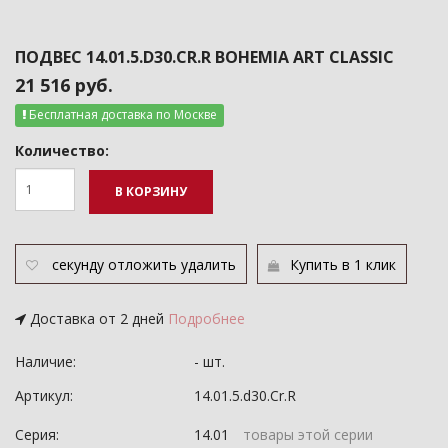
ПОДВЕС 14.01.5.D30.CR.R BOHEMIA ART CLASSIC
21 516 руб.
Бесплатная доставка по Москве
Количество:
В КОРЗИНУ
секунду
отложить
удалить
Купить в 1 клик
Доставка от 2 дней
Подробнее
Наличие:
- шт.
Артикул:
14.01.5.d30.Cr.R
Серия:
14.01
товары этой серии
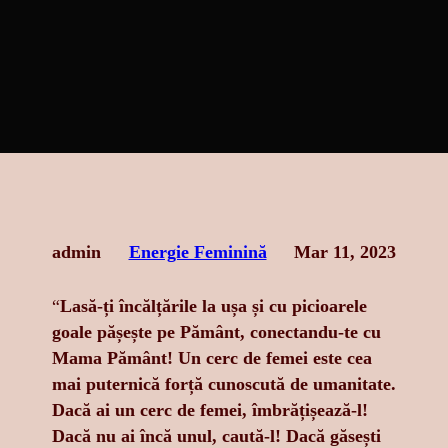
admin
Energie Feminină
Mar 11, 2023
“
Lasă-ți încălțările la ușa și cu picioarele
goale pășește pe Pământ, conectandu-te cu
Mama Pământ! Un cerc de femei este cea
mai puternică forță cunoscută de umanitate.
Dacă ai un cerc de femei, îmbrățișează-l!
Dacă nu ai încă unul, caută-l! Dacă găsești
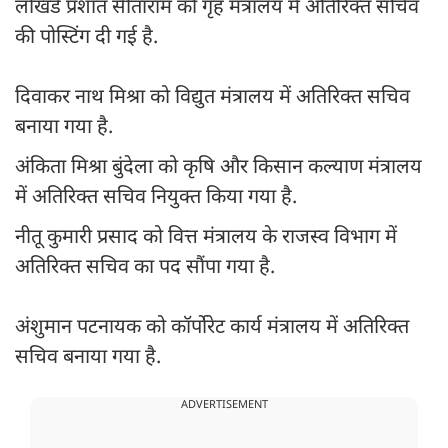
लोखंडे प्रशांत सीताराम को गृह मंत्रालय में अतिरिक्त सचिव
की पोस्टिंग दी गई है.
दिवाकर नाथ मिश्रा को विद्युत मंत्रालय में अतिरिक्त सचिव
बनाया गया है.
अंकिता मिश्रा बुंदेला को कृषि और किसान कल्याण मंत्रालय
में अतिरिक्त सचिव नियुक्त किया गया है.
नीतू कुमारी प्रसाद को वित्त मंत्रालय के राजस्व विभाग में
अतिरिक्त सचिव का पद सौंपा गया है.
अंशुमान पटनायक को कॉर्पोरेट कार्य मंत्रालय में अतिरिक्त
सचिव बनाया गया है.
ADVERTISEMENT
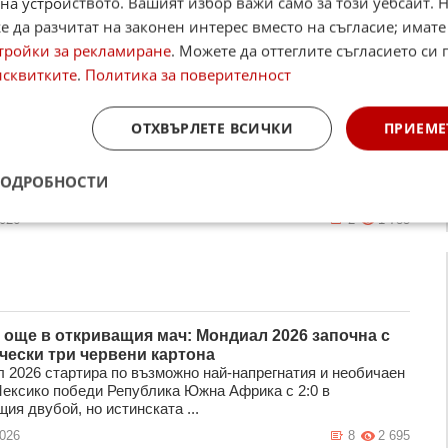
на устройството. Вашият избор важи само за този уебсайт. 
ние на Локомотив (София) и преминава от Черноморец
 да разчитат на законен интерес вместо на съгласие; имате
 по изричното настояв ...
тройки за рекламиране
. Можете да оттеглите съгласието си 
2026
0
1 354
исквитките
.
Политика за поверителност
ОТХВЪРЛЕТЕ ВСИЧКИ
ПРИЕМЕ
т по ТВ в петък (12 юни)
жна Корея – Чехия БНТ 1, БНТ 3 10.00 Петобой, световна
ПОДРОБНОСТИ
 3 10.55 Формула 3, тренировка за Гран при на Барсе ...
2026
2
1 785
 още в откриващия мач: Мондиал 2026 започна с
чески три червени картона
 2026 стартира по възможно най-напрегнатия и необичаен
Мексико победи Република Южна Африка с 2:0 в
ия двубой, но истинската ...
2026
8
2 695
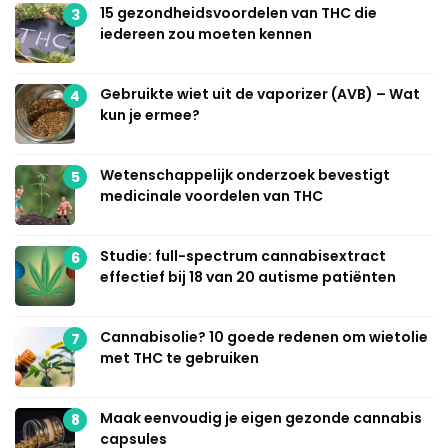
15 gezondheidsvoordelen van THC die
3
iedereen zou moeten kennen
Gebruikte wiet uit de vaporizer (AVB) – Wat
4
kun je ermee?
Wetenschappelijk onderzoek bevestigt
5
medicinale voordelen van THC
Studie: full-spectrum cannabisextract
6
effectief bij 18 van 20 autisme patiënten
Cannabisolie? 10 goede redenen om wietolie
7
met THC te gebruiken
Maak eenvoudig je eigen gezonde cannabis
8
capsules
-----
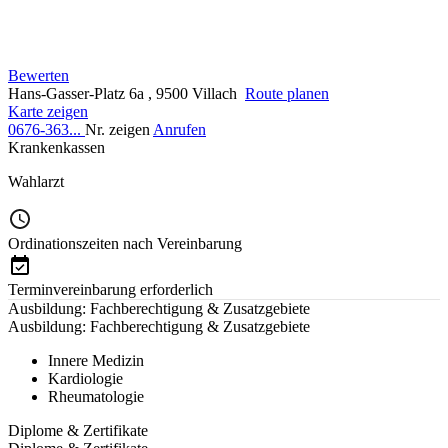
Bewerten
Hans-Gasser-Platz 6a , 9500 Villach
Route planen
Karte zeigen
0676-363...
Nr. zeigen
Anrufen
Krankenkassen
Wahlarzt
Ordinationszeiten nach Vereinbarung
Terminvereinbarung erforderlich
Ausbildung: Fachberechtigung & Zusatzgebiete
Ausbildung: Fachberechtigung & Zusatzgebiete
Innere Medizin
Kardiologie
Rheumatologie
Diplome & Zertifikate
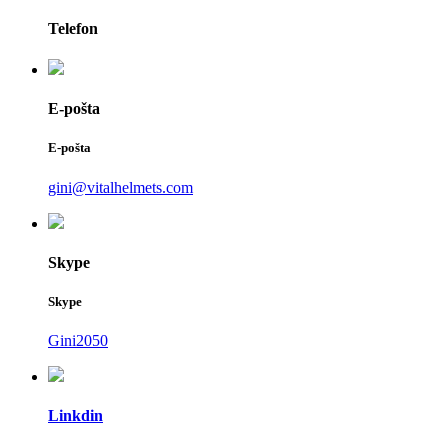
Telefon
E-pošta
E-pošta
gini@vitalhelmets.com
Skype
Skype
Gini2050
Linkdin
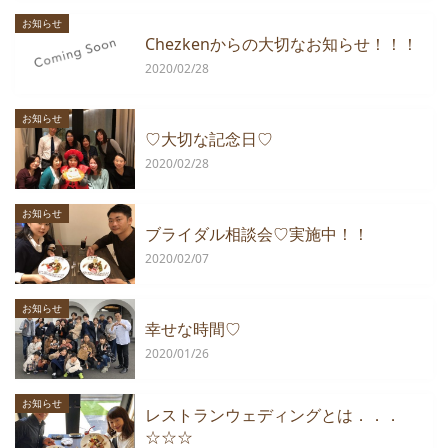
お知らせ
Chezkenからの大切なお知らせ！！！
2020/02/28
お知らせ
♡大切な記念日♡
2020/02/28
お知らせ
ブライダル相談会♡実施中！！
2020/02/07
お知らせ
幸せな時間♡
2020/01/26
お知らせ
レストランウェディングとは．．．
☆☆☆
-----
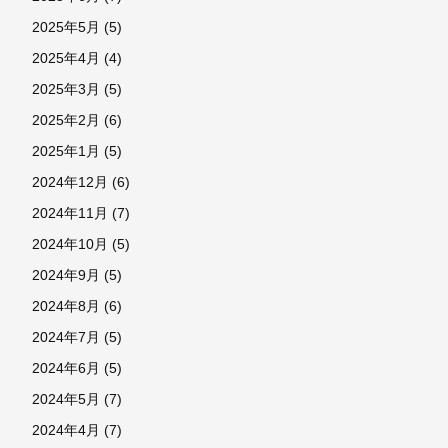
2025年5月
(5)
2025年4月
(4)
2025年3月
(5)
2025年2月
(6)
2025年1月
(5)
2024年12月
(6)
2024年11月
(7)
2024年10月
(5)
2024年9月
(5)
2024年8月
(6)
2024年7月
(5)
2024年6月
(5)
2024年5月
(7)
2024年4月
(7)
-----
- **Consigne**: Recopiez à l'identique tout ce qui va de la ligne « ПОДВЕС 14.01.5.D30.CR.R BOHEMIA ART CLASSIC » jusqu'à la ligne « товары этой серии », ces deux lignes comprises.

- **Votre réponse**:
ПОДВЕС 14.01.5.D30.CR.R BOHEMIA ART CLASSIC
21 516 руб.
Бесплатная доставка по Москве
Количество:
В КОРЗИНУ
секунду
отложить
удалить
Купить в 1 клик
Доставка от 2 дней
Подробнее
Наличие:
- шт.
Артикул:
14.01.5.d30.Cr.R
Серия:
14.01
товары этой серии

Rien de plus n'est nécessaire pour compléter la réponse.